August’s entrepreneur of the month comes to us all the way from San Francisco. He’s been thoroughly dominating the 2012 MLB season up until, ehhhh about Thursday of last week when he tested positive for synthetic testosterone in a random urine drug screening. Basically, as most baseball fans already know, Melky Cabrera got caught juicing with his pants at his ankles and a Barry Bonds-size syringe in his b cheeks. Rough news for the Melk Man to say the least. At this point you’re probably thinking, so far none of this has anything to do with entrepreneurship, JD. What gives? Relax Myme nation, it’s Cabrera’s cover-up attempt earlier this summer that happens to be chock full o’ the entrepreneurial spirit. The Giants all star basically hatched a plan to create a fake website for a fake product that he could then say he used, thus the reason for his spike in synthetic testosterone. Fug’zin entrepreneurial genius, eh?

Fake it til you make it, demonstrated to a T. And isn’t that what being an entrepreneur is all about, folks? Nobody starts a business knowing what the fuck they’re doing. It’s basically a massive roll of the dice. Last I checked, you pretty much just jump in blind and hope for the best. Take the Beanie Babies guy for example. No way in hell he had a clue how the stuffed animal game worked in 93. But he dove in head first and before long kids across the globe were wetting themselves for a chance to buy “Peace” the tye dyed beanie baby bear. Fast forward 15 years, Beanie Babies are worthless and that dude is still rich as hell, probably getting his meat helmet sucked by Brazilian sluts in his mansion seven days a week.

Melky used that same theory. He figured, shit I’m going to test positive regardless, might as well try and pull a fast one on MLB and the players union with a super legit fake website. Here, take $10,000 and pay some nerd to build it, I’ll be dominating the MLB All Star game. Kinda sounds like the plot to Accepted, doesn’t it Justin Long? Well if it hadn’t been for famed FDA investigator Jeff Novitzky and agents from MLB’s investigative arm and those meddling kids, he would’ve gotten away with it too.

“Yeah, so Melky we found this giant jug o roids in your kitchen.”

“Huh….that’s weird because CHECK OUT MY NEAT NEW WEBSITE.”

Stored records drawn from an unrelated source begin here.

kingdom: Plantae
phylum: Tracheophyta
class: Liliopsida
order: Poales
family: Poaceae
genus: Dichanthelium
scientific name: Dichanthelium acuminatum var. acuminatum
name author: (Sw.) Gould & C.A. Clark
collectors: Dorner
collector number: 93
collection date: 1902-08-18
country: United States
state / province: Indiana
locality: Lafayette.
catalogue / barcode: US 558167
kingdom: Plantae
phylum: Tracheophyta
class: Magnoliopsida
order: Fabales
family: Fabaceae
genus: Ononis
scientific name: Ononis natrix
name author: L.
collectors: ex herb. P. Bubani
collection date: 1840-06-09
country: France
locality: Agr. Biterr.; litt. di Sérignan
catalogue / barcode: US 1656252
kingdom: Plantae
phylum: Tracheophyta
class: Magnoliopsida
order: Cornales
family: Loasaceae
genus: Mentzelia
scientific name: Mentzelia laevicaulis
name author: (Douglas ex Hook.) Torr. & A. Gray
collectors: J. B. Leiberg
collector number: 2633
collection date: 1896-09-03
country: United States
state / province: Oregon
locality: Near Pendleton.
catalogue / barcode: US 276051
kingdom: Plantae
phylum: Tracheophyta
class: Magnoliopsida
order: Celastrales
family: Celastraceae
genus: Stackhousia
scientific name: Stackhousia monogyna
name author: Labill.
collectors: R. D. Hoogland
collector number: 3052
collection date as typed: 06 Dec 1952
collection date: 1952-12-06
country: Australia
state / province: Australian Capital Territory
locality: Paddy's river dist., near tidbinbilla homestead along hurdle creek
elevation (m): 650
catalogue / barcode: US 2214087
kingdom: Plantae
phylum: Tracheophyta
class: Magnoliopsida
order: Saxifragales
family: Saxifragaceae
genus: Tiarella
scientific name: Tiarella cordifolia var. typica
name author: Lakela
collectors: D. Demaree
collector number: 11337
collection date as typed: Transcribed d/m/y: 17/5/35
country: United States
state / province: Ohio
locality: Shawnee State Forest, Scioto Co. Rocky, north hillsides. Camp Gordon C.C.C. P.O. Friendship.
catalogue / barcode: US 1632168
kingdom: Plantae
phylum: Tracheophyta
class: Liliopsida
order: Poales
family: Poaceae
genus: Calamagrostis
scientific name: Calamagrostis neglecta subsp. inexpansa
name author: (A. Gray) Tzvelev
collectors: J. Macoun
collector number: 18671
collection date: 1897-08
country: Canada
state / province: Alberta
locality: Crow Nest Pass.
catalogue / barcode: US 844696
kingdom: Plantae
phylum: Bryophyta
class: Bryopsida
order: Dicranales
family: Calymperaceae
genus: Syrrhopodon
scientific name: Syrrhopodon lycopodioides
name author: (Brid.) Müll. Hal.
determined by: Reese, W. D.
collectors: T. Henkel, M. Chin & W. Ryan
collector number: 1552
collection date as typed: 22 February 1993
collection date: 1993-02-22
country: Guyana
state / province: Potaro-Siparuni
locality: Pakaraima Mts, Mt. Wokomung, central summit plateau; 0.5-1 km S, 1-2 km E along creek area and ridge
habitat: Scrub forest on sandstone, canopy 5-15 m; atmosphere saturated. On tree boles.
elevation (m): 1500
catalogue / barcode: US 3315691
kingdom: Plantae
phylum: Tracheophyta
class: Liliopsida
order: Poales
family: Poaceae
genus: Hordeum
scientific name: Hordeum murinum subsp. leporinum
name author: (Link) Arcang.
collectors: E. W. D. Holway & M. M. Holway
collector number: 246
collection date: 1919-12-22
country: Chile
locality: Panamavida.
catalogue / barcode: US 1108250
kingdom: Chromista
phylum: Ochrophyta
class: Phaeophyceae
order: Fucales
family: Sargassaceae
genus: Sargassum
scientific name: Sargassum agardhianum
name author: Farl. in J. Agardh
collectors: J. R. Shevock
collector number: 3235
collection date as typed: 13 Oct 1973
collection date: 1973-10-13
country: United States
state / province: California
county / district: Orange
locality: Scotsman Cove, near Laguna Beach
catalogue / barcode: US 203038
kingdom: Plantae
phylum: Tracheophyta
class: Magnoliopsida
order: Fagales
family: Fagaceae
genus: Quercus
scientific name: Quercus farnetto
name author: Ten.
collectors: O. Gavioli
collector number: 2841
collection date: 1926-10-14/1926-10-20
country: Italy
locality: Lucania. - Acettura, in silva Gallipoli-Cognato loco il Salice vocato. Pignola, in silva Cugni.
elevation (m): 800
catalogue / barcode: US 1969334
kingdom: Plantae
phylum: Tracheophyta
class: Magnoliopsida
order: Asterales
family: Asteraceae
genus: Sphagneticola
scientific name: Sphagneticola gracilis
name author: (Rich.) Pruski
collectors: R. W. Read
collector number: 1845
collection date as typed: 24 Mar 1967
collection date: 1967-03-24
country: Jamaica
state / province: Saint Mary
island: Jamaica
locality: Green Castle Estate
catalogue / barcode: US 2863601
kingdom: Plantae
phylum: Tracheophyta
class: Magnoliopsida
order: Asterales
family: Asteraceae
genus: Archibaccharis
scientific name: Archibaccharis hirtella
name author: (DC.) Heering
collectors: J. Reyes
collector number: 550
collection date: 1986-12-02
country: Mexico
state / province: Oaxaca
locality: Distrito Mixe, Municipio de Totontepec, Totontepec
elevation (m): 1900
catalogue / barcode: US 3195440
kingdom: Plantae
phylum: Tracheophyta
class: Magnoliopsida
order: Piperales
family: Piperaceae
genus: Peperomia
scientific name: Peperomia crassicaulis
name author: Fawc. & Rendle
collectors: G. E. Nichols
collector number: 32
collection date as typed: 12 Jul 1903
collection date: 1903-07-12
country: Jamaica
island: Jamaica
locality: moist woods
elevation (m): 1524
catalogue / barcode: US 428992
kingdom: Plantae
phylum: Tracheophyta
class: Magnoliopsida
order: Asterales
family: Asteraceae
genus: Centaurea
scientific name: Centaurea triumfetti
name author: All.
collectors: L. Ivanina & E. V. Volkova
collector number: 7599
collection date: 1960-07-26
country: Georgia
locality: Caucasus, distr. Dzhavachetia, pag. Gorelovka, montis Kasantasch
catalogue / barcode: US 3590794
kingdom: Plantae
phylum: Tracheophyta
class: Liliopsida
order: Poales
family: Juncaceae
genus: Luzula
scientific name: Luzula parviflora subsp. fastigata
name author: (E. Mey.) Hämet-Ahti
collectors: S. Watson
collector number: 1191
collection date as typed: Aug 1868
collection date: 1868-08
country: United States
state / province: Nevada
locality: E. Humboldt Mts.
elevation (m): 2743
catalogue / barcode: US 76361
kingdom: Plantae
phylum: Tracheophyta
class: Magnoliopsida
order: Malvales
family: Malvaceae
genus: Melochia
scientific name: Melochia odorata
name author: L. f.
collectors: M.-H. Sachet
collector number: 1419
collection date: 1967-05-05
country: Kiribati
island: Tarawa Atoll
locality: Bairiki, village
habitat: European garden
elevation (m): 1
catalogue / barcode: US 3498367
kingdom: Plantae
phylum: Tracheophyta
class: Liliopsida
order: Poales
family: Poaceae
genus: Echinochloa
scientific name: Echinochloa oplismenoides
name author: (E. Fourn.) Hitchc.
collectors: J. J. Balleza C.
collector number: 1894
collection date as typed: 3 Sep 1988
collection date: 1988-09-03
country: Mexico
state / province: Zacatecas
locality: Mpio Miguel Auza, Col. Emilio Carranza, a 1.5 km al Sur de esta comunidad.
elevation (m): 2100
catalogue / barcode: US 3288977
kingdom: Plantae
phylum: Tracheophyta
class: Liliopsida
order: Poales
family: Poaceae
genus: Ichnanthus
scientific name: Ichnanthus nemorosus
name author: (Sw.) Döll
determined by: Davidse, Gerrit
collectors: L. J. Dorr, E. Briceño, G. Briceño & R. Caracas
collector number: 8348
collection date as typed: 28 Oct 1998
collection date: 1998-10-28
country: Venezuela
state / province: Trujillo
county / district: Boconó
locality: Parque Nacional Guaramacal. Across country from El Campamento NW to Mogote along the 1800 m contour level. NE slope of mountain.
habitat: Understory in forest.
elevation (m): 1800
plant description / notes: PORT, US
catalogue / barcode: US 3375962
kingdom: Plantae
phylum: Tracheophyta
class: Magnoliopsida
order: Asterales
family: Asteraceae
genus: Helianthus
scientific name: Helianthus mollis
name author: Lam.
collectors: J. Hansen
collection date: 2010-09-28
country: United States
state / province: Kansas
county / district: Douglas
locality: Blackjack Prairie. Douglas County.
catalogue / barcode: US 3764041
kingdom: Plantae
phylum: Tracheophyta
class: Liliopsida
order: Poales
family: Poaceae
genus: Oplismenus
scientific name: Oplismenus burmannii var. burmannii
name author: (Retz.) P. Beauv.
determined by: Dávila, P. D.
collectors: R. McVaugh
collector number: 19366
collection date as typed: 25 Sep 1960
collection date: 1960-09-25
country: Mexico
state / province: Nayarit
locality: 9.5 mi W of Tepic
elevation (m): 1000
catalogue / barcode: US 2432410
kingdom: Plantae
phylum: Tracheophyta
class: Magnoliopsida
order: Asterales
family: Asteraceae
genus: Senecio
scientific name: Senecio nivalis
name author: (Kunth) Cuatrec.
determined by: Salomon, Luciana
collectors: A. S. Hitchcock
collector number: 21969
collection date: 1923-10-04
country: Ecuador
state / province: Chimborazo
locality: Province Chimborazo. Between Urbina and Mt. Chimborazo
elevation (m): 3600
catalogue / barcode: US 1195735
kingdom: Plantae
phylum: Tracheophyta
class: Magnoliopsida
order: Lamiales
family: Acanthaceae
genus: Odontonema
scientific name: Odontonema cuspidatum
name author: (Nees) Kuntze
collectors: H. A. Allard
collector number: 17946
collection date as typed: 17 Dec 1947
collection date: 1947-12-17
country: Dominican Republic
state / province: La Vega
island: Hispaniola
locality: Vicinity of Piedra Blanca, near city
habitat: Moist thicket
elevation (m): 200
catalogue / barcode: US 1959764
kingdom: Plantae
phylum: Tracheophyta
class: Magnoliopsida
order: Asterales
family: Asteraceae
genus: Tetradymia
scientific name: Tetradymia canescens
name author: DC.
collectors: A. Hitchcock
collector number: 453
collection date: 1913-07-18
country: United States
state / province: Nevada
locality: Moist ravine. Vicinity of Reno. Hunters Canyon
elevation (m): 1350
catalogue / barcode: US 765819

“See you at the ballpark tomorrow!”

I for one, applaud Melky’s move here. Yeah it sucks he’s tarnished his reputation and career forever but it kind of seems like the perfect publicity stunt to eventually re-launch the fake website and start selling some real shit. Melk knows he’s going to have a lot of free time on his hands. Maybe dick enlargement pills or a Muscle-Melk type rip off product? I’d buy both of those products. The rest of America might boo you once the 50 game suspension (maybe more) is up, but not I. I’m officially on the Melk wagon.